Dual HER2 blockade is likely to be recognised as the new standard in adjuvant treatment of HER2-positive breast cancer in 2 to 3 years from now.
Of course in terms of resistance to even dual HER2 blockade we have a number of suspects, so the IGF pathway, the PIK3/ mTOR pathway, c-MET pathway and SRC are all potential candidates that might play a role in resistance to HER2 blockade and there are active clinical trials exploring the drugs inhibiting these pathways in patients who developed resistance.

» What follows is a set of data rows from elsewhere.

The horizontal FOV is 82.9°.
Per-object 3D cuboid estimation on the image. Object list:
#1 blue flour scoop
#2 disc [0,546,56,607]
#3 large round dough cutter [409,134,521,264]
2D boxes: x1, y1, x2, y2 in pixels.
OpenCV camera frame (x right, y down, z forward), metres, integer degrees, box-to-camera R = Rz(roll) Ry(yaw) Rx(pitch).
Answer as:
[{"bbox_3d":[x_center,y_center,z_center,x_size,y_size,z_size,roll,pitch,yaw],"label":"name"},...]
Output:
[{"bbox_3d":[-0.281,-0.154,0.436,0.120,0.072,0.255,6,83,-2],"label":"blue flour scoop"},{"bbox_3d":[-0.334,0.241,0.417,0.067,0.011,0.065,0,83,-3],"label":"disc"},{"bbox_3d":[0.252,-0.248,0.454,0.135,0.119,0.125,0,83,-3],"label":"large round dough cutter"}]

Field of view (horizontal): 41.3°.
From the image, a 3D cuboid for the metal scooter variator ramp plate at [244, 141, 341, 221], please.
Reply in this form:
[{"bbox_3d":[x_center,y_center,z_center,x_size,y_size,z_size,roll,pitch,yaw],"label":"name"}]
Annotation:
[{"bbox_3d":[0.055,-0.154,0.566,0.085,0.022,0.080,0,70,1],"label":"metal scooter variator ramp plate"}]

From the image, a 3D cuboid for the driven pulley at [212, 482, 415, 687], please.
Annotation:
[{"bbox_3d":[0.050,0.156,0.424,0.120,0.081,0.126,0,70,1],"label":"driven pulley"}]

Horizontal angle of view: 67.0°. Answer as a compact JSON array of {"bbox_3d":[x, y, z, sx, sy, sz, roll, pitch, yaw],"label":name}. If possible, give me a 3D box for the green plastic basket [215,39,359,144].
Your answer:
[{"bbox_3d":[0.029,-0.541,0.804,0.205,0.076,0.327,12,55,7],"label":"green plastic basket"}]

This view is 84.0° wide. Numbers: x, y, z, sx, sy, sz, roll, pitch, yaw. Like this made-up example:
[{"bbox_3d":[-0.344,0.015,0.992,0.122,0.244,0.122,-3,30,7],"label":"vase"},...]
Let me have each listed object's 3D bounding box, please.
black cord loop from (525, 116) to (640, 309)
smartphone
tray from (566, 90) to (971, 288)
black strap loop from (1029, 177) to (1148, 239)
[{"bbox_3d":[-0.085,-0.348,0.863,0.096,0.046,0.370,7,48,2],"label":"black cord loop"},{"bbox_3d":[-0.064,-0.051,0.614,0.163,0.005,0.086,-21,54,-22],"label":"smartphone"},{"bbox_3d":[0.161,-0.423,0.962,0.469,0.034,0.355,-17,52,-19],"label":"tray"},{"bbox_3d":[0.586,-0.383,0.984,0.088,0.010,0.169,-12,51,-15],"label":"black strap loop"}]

It seems that all of us are focusing to the tumour and trying to manipulate the pathways. And maybe what is going to be the most effect strategy is not that one but the one on the other side of the river which is to manipulate the host and the microenvironment. And there are very exciting preclinical data suggesting already that you can reverse resistance to trastuzumab with anti-PD1 and anti-PD-L1 drugs, so these are agents that break immune tolerance, make the immune system work again in cancer patients, and this is an area where I am sure we’ll see exciting news in the future.